To say I was a train wreck is an understatement. There was no way I was just going to let this story end this way, so I did the only thing I could do in attempt to change history: I made some noise. I grabbed my grunt tube and treated it more like a goose flute than a grunt call. Somehow, I talked deer like never before, and sure enough it worked. She stopped, then he stopped, and they both shot looks uphill with all of their survival senses on Code 10. The big boy finally turned his head to look at his gal, and I hit him with another grunt, albeit a much less aggressive grunt. Clearly, he did not think it was less aggressive, because he closed 30 yards uphill in three giant leaps. Suddenly I knew why he was the king of these woods – his woods.

We commenced to play the dreaded statue game where nobody moves, only shallow breathing and as few eye blinks as possible, until he again turned his head to look downhill, like he wanted his doe to watch this. Another sharp grunt and suddenly he charged uphill like a retriever busting out on a belly-up greenhead.

This beast was agitated and started to take it out on a small pin oak, giving me the opportunity to gather my bow. With his veins full of testosterone, he continued to abuse the scrub tree with an occasional glance up to the top of the hill where he mistakenly localized my grunts. After a few more tussles with the oak, he grew bored and turned to look for his Friday morning prize downhill. This was my opportunity to go on full draw.

Two steps downhill made his uphill shoulder wide open and waiting for a blade. Only one thing was missing to write his final chapter: a sound. So I let out my best, “meh,” and it stopped him like a well-trained bird dog. The next sound was my arrow finding the sweet spot behind his shoulder, and the final cacophony was that of the arrow hitting each tree like fingers hitting keys on a poorly tuned pian on his crashing decent downhill.

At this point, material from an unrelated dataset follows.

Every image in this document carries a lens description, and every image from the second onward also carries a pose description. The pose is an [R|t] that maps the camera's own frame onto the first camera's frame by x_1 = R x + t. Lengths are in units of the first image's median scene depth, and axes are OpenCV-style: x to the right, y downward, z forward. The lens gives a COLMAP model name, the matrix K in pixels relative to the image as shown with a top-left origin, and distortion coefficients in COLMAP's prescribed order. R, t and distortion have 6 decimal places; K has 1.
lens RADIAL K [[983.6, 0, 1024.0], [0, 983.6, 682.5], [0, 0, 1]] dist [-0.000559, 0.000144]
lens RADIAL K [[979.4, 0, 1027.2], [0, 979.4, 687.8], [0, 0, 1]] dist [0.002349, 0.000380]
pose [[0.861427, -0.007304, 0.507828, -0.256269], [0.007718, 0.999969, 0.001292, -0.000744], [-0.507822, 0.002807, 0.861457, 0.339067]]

Then, total silence.

 

In that quiet moment of reflection after the adrenaline surge, I realized what made this hunt so very special: From beginning to end, this hunt was all about the sound. One of the coolest events in all my time in the woods – and one of the best encounters with a fantastic animal – only occurred because I could hear it.  Without hearing, it wouldn’t have been my story to tell.

Sound got me in, and sound got me out.